#### Problem description
Output exactly the lines below, starting with the line that has "### 3.2 스키마 실행" and going on through the line that has "- **Enable email", both included, and no other lines.

---------- Source material ----------

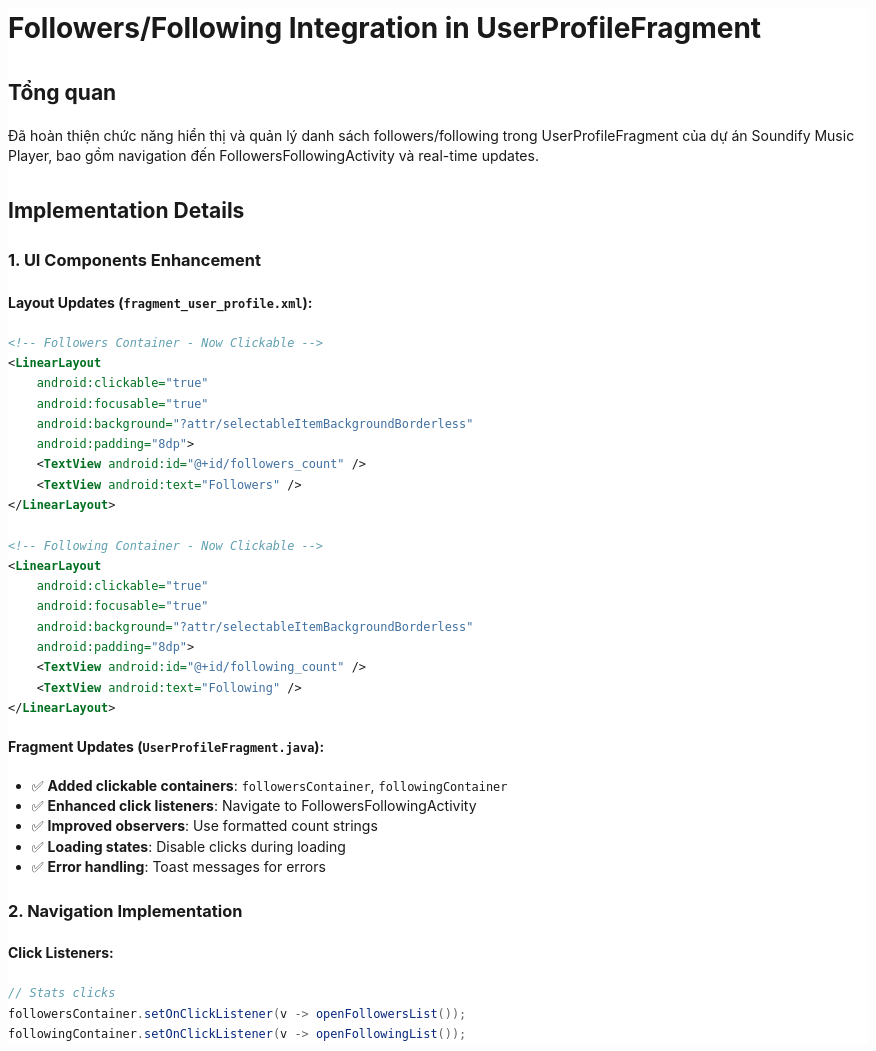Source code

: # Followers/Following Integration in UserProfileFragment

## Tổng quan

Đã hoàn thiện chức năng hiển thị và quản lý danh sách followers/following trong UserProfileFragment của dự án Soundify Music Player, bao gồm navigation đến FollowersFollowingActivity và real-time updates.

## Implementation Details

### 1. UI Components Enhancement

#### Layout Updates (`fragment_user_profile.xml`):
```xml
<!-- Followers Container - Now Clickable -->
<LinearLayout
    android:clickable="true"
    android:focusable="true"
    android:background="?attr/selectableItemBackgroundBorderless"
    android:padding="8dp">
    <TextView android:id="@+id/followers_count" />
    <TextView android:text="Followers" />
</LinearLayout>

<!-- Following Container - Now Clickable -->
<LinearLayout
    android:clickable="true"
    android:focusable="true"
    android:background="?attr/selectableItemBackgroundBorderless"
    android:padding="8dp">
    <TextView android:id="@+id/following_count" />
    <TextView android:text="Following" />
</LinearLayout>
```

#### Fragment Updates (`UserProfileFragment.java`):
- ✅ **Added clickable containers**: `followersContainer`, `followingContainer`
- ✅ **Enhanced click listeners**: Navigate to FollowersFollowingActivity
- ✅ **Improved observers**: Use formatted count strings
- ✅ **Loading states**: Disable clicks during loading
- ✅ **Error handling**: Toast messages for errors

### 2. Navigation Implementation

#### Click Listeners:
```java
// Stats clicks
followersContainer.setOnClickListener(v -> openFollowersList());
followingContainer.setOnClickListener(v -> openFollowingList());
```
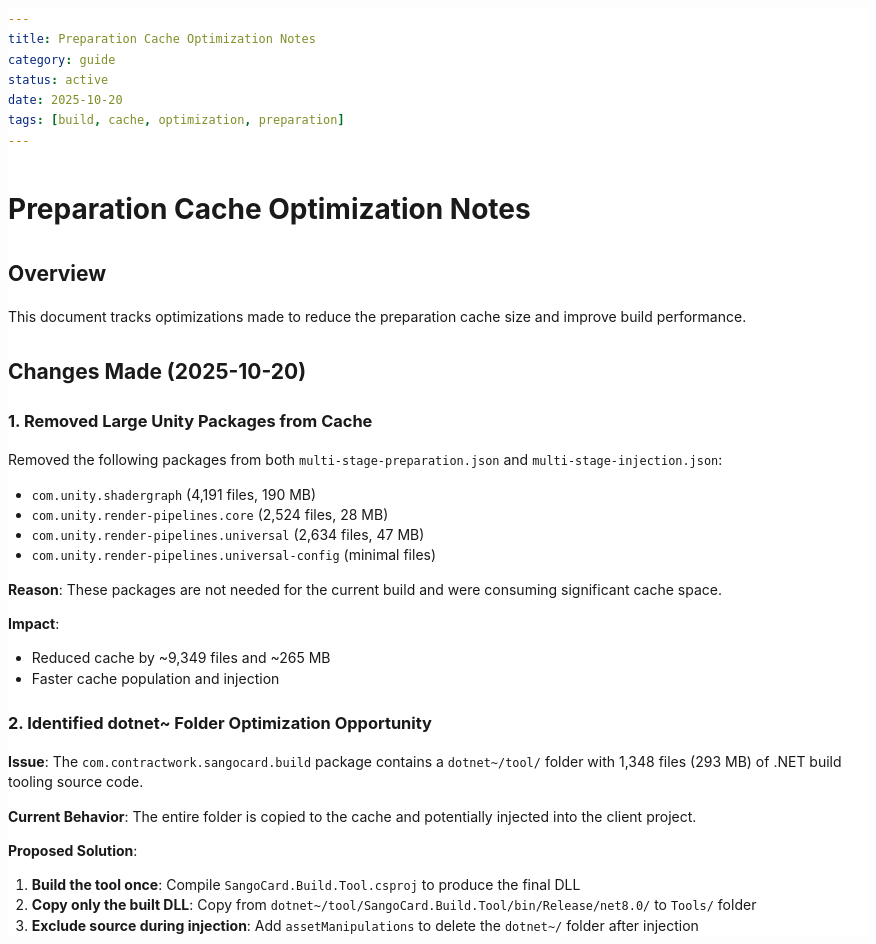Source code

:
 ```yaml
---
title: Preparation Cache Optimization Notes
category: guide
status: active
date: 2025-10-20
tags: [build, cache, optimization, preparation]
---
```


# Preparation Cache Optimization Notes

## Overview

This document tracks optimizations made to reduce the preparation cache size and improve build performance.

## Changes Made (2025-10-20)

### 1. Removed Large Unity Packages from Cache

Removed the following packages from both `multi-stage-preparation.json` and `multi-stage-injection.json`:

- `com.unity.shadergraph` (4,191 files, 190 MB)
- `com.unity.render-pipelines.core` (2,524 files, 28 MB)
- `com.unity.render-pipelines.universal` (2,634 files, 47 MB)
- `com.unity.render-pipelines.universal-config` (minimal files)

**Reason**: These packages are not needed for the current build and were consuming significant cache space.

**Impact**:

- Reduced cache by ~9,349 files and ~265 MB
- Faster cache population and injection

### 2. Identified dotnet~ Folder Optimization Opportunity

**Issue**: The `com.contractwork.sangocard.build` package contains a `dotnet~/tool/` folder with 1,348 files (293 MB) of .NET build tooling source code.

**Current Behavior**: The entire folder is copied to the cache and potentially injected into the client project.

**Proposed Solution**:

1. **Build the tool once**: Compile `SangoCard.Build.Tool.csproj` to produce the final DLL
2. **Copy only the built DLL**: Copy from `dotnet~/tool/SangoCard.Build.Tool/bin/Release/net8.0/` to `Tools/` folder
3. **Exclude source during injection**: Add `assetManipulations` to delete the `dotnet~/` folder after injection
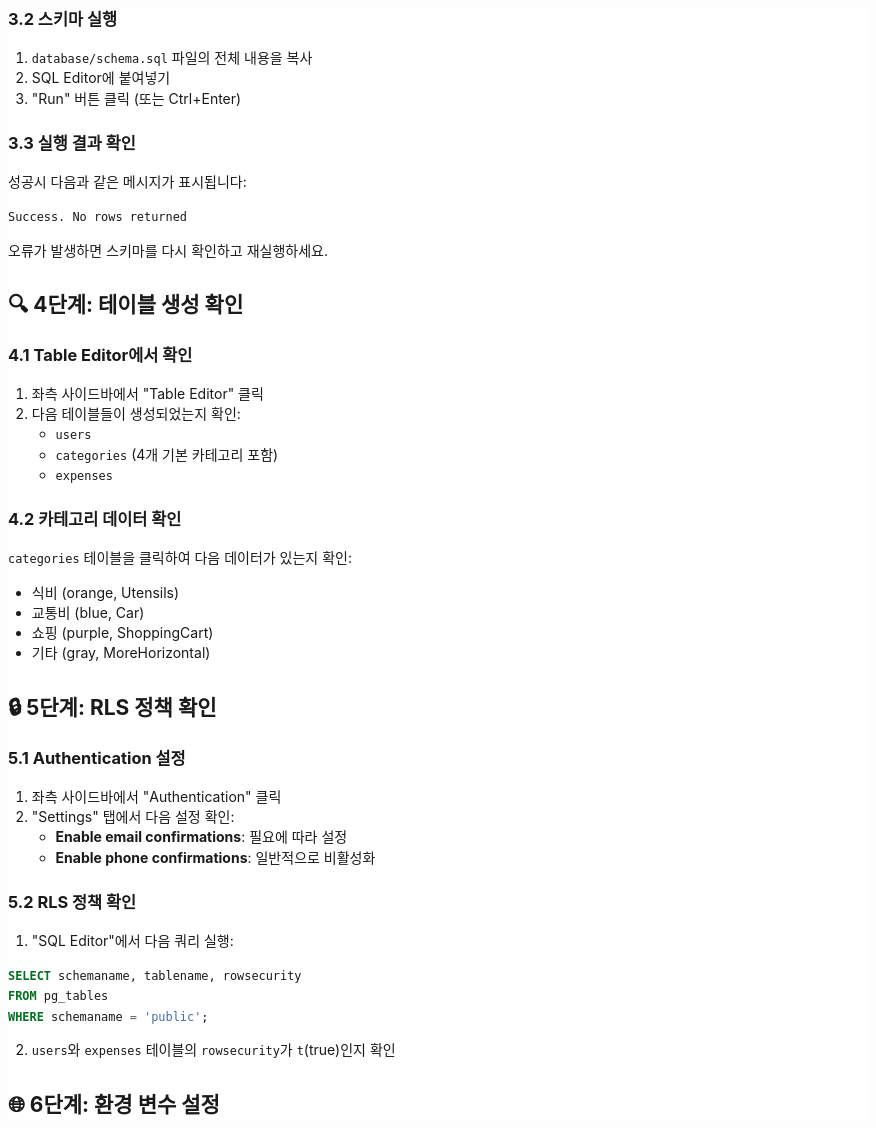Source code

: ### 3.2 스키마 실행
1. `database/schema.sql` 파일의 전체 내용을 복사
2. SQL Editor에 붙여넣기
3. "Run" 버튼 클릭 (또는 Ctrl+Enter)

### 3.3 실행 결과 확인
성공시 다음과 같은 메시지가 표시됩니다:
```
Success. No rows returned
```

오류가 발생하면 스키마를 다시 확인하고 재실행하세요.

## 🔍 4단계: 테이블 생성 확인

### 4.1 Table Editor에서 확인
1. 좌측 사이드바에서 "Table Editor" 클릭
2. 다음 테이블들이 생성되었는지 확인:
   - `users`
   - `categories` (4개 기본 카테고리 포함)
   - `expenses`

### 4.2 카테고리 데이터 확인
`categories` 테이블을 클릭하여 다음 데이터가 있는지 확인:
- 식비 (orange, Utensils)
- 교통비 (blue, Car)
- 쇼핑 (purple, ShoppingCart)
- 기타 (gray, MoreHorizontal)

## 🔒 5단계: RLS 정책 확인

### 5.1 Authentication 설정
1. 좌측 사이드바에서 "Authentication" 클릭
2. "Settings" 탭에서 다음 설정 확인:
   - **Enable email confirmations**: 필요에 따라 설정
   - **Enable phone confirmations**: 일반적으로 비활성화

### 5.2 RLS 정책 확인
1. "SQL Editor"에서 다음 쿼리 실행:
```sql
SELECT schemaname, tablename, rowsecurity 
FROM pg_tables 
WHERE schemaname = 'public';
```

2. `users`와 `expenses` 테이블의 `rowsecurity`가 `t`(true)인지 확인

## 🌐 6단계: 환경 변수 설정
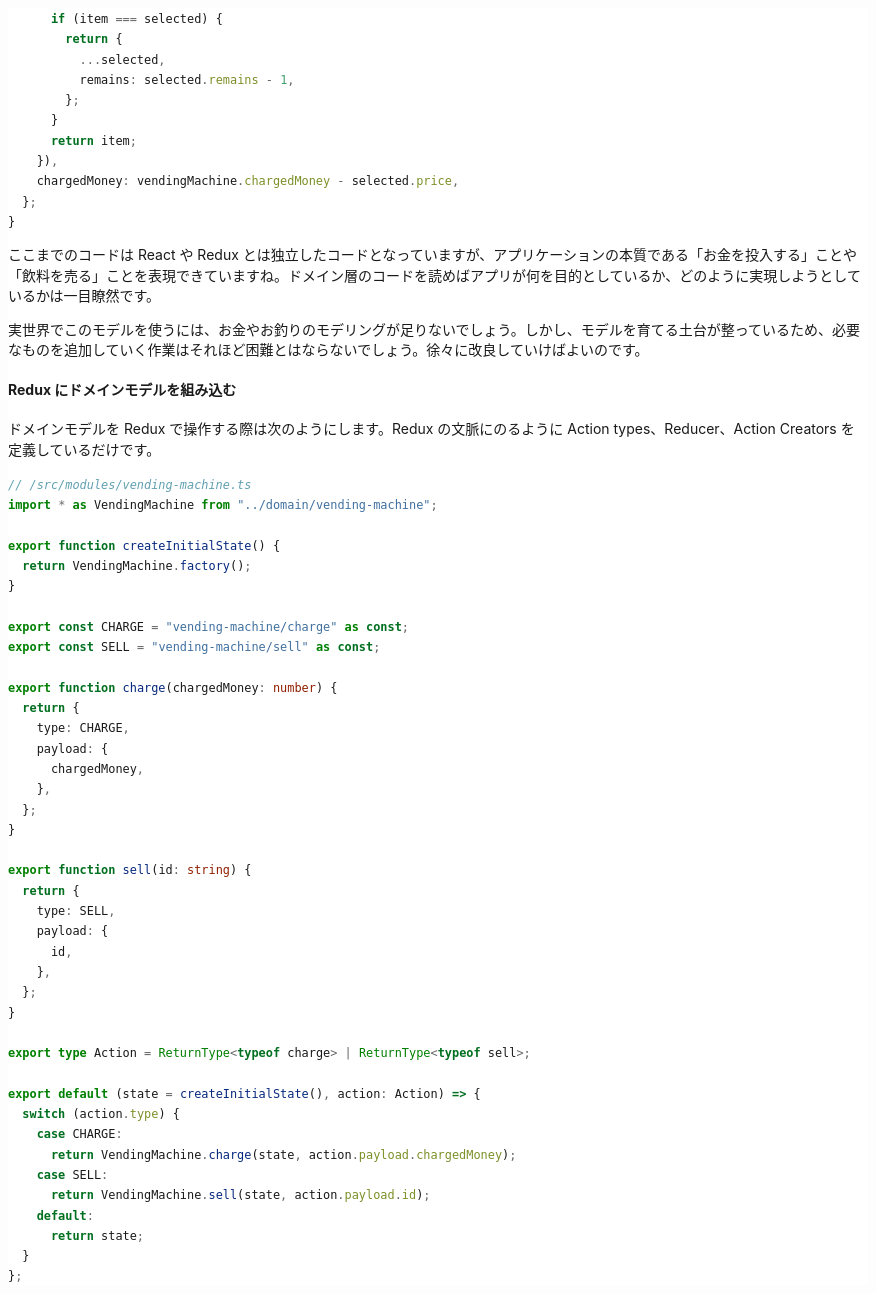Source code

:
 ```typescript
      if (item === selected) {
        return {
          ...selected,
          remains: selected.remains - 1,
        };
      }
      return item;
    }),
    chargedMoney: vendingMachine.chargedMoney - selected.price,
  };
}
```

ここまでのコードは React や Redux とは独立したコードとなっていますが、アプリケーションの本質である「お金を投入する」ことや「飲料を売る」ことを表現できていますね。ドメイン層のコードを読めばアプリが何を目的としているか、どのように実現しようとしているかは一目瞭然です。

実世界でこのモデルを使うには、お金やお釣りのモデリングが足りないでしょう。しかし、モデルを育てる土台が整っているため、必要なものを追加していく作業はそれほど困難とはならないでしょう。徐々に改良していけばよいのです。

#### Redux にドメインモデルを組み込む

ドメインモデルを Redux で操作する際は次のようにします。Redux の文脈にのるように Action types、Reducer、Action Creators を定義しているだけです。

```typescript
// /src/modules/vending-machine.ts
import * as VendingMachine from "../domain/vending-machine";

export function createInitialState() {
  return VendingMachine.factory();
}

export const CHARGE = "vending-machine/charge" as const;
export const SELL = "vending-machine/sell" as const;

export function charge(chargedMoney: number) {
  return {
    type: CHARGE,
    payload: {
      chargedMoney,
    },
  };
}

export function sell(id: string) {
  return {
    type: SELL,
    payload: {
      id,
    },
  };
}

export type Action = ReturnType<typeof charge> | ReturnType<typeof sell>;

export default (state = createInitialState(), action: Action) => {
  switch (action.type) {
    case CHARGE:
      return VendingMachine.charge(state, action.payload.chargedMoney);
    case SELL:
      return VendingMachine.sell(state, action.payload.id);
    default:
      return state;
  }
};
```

----------

#### Solution to this exercise
: ### 3.2 스키마 실행
1. `database/schema.sql` 파일의 전체 내용을 복사
2. SQL Editor에 붙여넣기
3. "Run" 버튼 클릭 (또는 Ctrl+Enter)

### 3.3 실행 결과 확인
성공시 다음과 같은 메시지가 표시됩니다:
```
Success. No rows returned
```

오류가 발생하면 스키마를 다시 확인하고 재실행하세요.

## 🔍 4단계: 테이블 생성 확인

### 4.1 Table Editor에서 확인
1. 좌측 사이드바에서 "Table Editor" 클릭
2. 다음 테이블들이 생성되었는지 확인:
   - `users`
   - `categories` (4개 기본 카테고리 포함)
   - `expenses`

### 4.2 카테고리 데이터 확인
`categories` 테이블을 클릭하여 다음 데이터가 있는지 확인:
- 식비 (orange, Utensils)
- 교통비 (blue, Car)
- 쇼핑 (purple, ShoppingCart)
- 기타 (gray, MoreHorizontal)

## 🔒 5단계: RLS 정책 확인

### 5.1 Authentication 설정
1. 좌측 사이드바에서 "Authentication" 클릭
2. "Settings" 탭에서 다음 설정 확인:
   - **Enable email confirmations**: 필요에 따라 설정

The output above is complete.